BP said the final bill for the 2010 Gulf of Mexico oil spill will be $61.6bn (£46.2bn).
The company believes that any further claims related to the spill will “not have a material impact”.
On 20 April 2010, the Deepwater Horizon drilling rig exploded in the Gulf of Mexico, killing 11 workers and causing an oil spill that soon became the worst environmental disaster in US history.
Since then BP has been paying hefty fines, compensation and legal bills.
Last year, chief executive Bob Dudley described the fire on the Deepwater Horizon and its aftermath as “a near death experience” for the firm.
He said it had shaken the company “to its core” and led to a complete change in its organisational structure.
“Sometimes it takes a near death experience to radically change a company.

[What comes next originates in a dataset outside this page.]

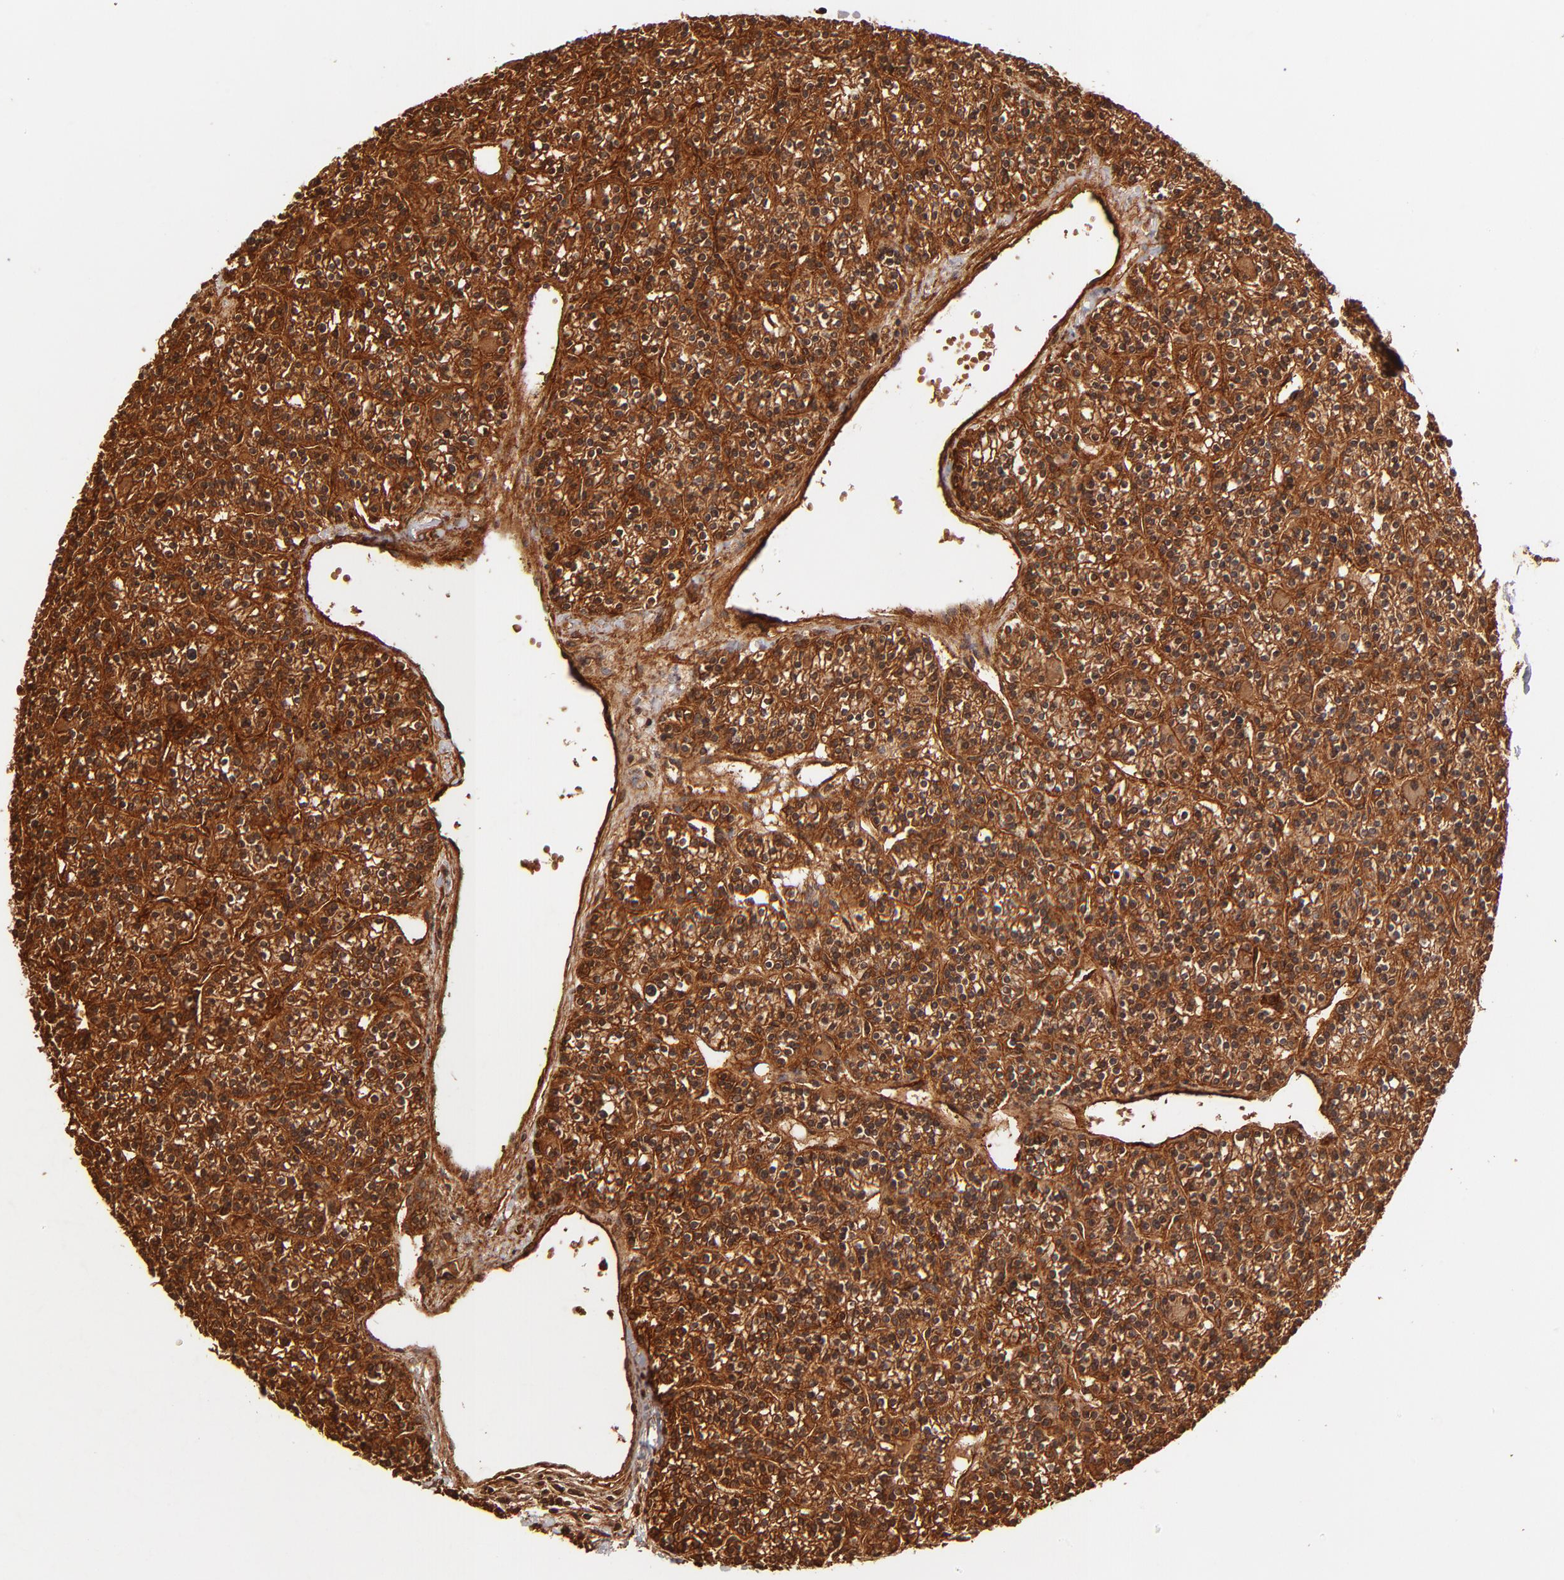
{"staining": {"intensity": "strong", "quantity": ">75%", "location": "cytoplasmic/membranous,nuclear"}, "tissue": "parathyroid gland", "cell_type": "Glandular cells", "image_type": "normal", "snomed": [{"axis": "morphology", "description": "Normal tissue, NOS"}, {"axis": "topography", "description": "Parathyroid gland"}], "caption": "Immunohistochemistry (IHC) (DAB (3,3'-diaminobenzidine)) staining of unremarkable human parathyroid gland reveals strong cytoplasmic/membranous,nuclear protein positivity in approximately >75% of glandular cells.", "gene": "ITGB1", "patient": {"sex": "female", "age": 50}}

It was a forced focussing down of what we do, it was: ‘This is what we need to do to survive’,” Mr Dudley said on the BBC’s Today Programme.
The company sold off more than £30bn ($45bn) in assets to help cover the costs of the spill.
“Over the past few months we’ve made significant progress resolving outstanding Deepwater Horizon claims and today we can estimate all the material liabilities remaining from the incident,” Brian Gilvary, BP chief financial officer said in a statement. “Importantly, we have a clear plan for managing these costs and it provides our investors with certainty going forward.”
In October of last year, BP agreed to pay $20bn (£13.2bn) to settle claims with the US government stemming from the spill.
That settlement was the largest the US government had ever reached with a single company.